Research data and Artificial Intelligence

Whether for editing and translating, for drafting and summarising, for creating images or reviewing papers, Artificial Intelligence softwares and generative tools are increaslingly being used in research.

When it comes, more specifically, to research data and their management, two important considerations must always be kept in mind:

1) Individuals are at the core of research processes; thus, always make sure to attain to an ethical, legally-compliant and conscious use of Artificial Intelligence tools. This is the reason why UNIMI has promoted 10 Principles for Governing Artificial Intelligence within the University.

2) Garbage in, garbage out (GIGO)

What does GIGO mean? "Data is the foundation of any AI system, no matter how complex or performant the system. Since AI models are designed to take in data, process it, and then make decisions or predictions based on that data, the quality of the data is critical to the accuracy and reliability of the model. Poor quality data can lead to incorrect results or negative outcomes, while high quality data can provide actionable insights and meaningful predictions" (see saifr blog). Thus, biased or poor quality data taken as an input may result in an ouput of similarly scarce quality.

How to face it? As reported in UNIMI's 10 principles, the standard of data minimisation requires users to exercise special caution when entering information into AI tools, and to only enter the information necessary to achieve the intended purpose. Thus, always pay attention to the kind of data (and its quality) when you are consciously using a generative AI system. But what if you openly share your data on a research data repository and this is taken as an input by a generative AI system automatically, without your knowledge?
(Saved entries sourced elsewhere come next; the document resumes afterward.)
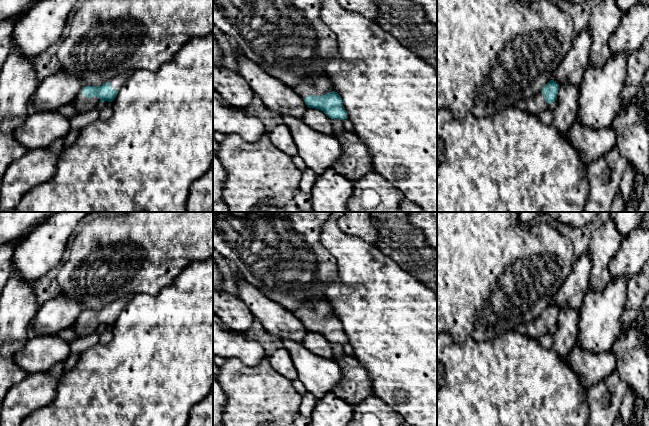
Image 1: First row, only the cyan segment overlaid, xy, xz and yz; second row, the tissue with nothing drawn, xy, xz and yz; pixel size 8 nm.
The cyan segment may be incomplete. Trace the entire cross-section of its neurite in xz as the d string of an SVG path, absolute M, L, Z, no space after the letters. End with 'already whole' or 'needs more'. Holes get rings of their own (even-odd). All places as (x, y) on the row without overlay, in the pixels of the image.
M327 301L301 306L293 313L304 323L308 332L319 333L331 343L346 343L347 336L342 328L342 322L333 314L332 307Z; needs more

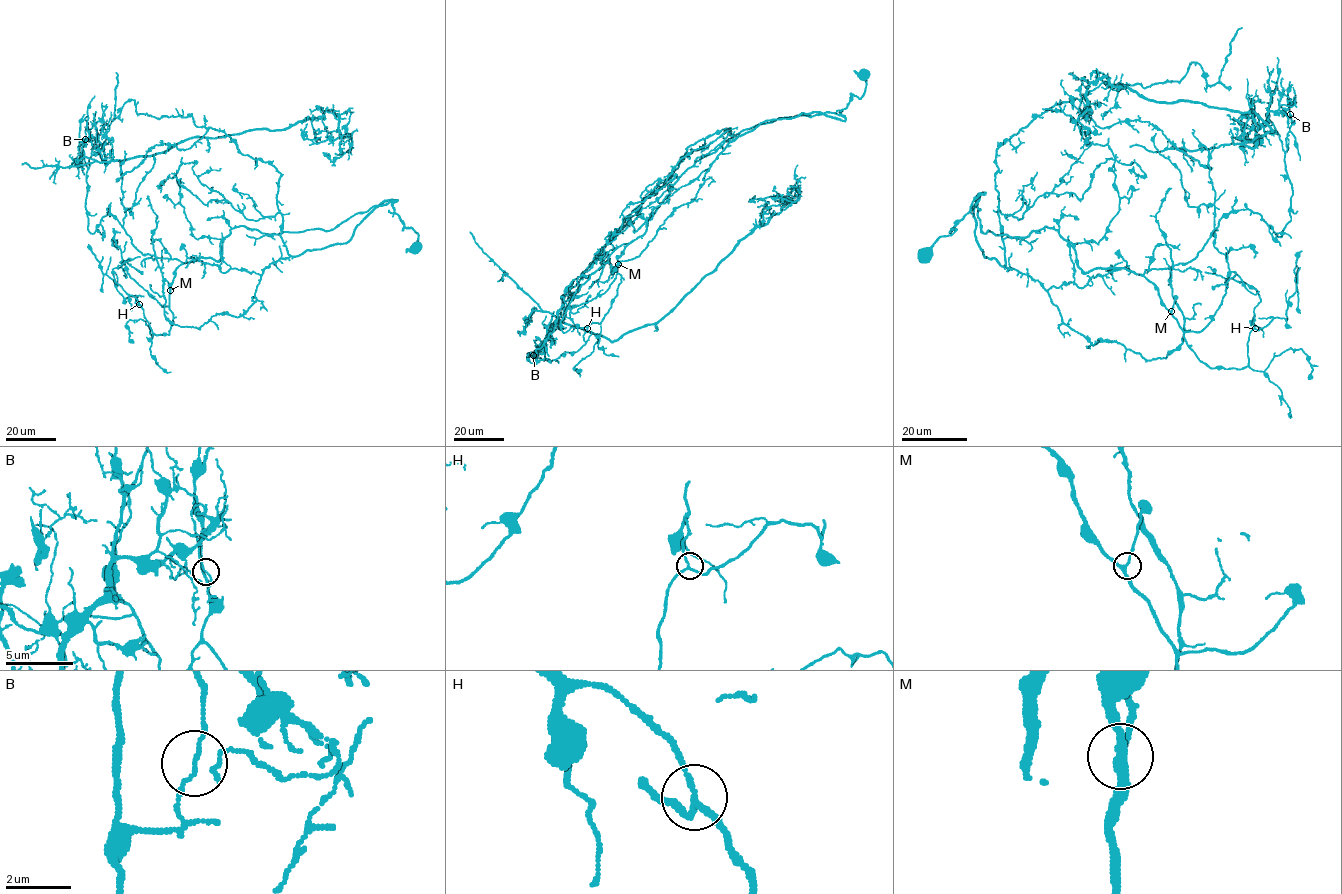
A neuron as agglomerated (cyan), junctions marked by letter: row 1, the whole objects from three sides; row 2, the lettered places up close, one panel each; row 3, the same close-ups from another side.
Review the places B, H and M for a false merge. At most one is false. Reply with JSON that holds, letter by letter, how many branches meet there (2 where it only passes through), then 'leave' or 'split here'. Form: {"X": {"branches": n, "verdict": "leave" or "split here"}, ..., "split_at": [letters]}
{"B": {"branches": 2, "verdict": "split here"}, "H": {"branches": 3, "verdict": "leave"}, "M": {"branches": 3, "verdict": "leave"}, "split_at": ["B"]}

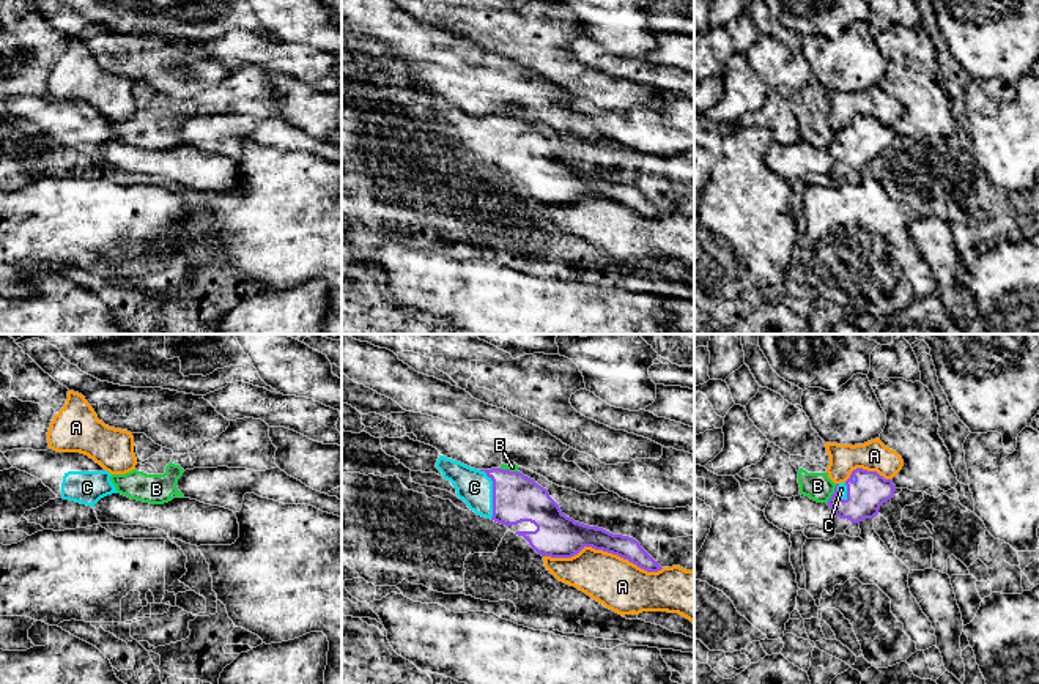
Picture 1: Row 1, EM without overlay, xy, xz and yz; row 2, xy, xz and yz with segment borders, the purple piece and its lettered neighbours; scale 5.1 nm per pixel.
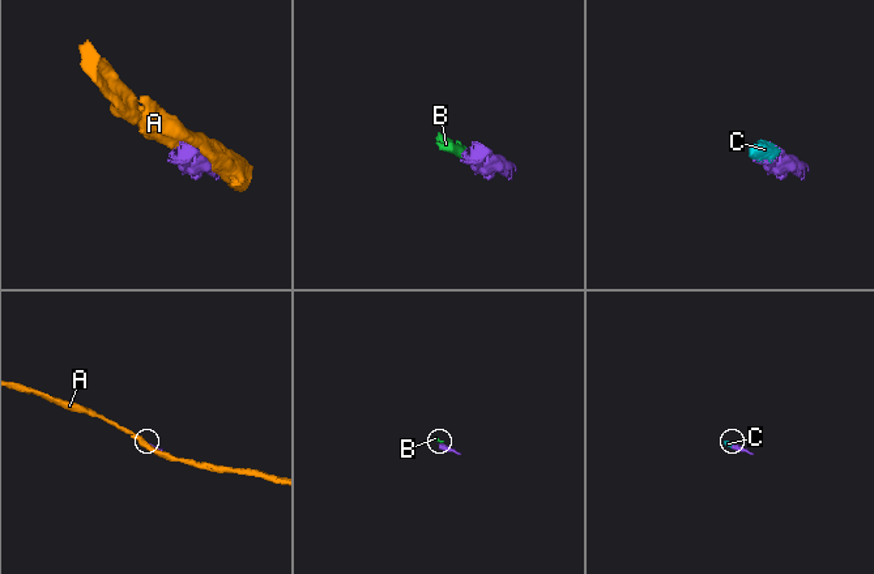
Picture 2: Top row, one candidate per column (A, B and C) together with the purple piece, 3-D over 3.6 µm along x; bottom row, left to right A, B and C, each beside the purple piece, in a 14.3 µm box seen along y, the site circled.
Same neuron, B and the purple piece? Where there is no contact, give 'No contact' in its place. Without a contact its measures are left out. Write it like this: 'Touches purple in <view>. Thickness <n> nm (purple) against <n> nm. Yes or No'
Touches purple in yz. Thickness 190 nm (purple) against 140 nm. No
This is precisely why open data by itself is not enough: open data should always also be FAIR data

To do this, your data must be accompanied by clear, detailed, contextualized information about data collection, analysis and elaboration; and, importantly, data quality should be guaranteed too. You should also ensure not to provide data which is inaccurate or incomplete, which is poorly structured (since it may be misleading), and, in particualr, data which is biased.